What this task involves: Write the material from the line with "collector number: 67119" up to and including the line with "country: Germany" as a two-column CSV with the columns field and value, one row per line. Put each entry in its own quoted field and replace any line breaks with spaces.

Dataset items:

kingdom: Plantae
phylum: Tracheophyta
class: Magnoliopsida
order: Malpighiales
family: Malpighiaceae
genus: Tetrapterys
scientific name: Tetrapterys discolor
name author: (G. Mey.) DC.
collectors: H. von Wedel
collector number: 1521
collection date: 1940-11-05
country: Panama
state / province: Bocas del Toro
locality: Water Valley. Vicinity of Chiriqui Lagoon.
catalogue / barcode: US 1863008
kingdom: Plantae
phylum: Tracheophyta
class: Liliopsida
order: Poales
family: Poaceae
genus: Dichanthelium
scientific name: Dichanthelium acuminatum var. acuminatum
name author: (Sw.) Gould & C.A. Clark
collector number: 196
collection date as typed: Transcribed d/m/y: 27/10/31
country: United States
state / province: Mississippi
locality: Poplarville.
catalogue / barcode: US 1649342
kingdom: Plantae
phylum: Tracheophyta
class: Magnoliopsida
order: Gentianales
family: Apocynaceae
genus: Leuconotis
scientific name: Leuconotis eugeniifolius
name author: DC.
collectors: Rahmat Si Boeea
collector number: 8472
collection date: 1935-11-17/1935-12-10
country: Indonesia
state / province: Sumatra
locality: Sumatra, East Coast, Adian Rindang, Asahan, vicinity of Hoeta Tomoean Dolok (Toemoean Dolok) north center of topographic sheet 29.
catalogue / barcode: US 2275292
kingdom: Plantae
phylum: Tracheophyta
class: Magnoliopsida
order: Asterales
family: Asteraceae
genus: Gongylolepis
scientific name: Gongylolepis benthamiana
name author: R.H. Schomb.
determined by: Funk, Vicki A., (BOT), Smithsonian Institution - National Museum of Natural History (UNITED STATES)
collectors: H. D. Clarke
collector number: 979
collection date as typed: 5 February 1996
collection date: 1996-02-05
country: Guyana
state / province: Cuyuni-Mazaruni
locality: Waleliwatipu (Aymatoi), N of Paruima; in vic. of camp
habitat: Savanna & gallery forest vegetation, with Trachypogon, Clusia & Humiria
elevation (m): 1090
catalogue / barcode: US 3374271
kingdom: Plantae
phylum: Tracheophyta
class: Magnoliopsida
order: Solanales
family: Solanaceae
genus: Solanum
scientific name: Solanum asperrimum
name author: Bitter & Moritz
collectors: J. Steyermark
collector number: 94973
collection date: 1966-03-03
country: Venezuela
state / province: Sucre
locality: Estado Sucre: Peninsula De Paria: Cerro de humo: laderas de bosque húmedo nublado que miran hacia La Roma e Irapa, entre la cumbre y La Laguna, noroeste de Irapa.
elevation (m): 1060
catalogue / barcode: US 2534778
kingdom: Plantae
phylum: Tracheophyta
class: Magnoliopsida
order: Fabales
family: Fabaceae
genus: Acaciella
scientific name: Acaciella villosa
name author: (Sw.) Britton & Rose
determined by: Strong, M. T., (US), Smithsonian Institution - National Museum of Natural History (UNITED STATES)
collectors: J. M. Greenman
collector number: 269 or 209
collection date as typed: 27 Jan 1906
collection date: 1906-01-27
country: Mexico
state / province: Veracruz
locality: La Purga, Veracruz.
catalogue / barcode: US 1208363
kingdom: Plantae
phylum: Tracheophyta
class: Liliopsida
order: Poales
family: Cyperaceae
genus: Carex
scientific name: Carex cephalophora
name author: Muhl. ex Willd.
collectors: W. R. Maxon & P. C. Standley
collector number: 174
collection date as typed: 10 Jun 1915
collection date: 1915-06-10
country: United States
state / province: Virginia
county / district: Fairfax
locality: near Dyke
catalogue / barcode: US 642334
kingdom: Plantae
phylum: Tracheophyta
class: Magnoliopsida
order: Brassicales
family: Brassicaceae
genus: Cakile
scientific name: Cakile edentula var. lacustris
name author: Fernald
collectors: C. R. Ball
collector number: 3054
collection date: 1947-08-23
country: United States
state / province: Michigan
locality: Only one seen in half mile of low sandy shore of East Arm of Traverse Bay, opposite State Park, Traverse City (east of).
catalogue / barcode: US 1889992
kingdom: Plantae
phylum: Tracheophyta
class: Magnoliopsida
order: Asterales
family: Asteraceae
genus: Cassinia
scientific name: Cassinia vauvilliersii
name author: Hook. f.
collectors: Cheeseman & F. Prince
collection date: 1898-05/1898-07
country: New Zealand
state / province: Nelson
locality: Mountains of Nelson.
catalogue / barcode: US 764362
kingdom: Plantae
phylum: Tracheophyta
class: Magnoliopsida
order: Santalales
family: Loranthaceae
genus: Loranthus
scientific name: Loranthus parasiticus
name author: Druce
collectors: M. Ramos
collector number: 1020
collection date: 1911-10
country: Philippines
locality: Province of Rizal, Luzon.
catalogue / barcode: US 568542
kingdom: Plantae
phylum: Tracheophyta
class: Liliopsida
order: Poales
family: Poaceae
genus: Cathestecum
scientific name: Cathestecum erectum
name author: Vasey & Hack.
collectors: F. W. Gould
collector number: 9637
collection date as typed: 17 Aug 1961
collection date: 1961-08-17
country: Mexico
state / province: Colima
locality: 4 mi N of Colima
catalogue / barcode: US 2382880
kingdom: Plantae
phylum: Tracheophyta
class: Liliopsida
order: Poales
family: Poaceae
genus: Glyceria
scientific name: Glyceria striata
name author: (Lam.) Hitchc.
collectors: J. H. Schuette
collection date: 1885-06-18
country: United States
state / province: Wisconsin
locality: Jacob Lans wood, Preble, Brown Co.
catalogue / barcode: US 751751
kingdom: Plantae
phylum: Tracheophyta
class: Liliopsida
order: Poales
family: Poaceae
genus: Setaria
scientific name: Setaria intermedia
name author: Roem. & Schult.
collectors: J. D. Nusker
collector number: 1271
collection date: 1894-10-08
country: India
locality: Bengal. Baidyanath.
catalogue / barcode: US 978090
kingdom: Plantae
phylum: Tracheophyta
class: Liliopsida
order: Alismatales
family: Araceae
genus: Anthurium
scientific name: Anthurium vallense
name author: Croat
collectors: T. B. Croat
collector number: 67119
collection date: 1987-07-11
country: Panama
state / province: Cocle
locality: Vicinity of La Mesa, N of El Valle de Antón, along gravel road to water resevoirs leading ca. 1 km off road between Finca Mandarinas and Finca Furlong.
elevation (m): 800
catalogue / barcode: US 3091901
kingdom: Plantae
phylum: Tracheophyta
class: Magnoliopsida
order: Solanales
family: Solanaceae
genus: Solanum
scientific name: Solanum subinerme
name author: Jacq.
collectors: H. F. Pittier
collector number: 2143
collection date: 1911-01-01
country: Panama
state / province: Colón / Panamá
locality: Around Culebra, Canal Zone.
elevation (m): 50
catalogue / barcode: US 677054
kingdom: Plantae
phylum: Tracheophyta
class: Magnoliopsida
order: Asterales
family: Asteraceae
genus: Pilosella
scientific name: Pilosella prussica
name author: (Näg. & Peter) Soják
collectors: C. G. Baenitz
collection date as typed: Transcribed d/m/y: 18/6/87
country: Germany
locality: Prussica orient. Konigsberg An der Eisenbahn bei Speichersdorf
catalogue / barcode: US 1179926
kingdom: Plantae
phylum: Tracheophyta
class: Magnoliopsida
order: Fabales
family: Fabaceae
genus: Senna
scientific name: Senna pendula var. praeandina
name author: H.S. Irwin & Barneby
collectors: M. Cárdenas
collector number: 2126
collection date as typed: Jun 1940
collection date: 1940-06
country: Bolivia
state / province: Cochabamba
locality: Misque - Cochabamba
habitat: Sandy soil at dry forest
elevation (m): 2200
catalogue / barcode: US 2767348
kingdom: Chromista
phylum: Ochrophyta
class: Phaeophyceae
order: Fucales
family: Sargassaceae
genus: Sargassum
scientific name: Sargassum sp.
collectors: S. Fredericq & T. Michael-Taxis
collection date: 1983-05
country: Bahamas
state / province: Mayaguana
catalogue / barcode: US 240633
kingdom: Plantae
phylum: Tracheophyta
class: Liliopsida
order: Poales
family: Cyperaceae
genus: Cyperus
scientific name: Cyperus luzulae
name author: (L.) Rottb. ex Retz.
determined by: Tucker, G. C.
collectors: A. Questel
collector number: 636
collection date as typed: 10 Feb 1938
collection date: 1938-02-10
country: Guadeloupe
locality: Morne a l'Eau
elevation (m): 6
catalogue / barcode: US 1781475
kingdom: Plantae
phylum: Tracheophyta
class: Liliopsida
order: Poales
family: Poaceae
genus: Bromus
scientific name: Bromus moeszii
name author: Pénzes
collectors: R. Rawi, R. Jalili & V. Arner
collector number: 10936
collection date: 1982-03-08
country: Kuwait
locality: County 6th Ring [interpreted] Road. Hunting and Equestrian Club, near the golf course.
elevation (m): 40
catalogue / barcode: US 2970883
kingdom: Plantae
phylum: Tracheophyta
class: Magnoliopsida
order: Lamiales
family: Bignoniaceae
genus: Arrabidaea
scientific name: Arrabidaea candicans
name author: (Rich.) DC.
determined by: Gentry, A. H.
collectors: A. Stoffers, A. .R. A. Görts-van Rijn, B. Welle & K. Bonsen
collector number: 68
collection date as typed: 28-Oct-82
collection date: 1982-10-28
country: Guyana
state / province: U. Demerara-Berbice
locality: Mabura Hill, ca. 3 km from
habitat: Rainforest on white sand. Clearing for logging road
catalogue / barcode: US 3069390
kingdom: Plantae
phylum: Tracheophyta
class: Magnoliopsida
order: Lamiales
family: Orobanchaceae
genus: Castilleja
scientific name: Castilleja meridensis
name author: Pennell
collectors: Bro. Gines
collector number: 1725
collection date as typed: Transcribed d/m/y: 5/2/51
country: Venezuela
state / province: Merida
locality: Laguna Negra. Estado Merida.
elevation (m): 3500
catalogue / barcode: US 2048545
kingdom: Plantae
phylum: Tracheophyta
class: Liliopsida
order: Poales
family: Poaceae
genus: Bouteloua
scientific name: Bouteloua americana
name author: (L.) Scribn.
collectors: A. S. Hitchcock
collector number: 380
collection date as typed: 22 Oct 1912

Response to this task:
field,value
"collector number:","67119"
"collection date:","1987-07-11"
"country:","Panama"
"state / province:","Cocle"
"locality:","Vicinity of La Mesa, N of El Valle de Antón, along gravel road to water resevoirs leading ca. 1 km off road between Finca Mandarinas and Finca Furlong."
"elevation (m):","800"
"catalogue / barcode:","US 3091901"
"kingdom:","Plantae"
"phylum:","Tracheophyta"
"class:","Magnoliopsida"
"order:","Solanales"
"family:","Solanaceae"
"genus:","Solanum"
"scientific name:","Solanum subinerme"
"name author:","Jacq."
"collectors:","H. F. Pittier"
"collector number:","2143"
"collection date:","1911-01-01"
"country:","Panama"
"state / province:","Colón / Panamá"
"locality:","Around Culebra, Canal Zone."
"elevation (m):","50"
"catalogue / barcode:","US 677054"
"kingdom:","Plantae"
"phylum:","Tracheophyta"
"class:","Magnoliopsida"
"order:","Asterales"
"family:","Asteraceae"
"genus:","Pilosella"
"scientific name:","Pilosella prussica"
"name author:","(Näg. & Peter) Soják"
"collectors:","C. G. Baenitz"
"collection date as typed:","Transcribed d/m/y: 18/6/87"
"country:","Germany"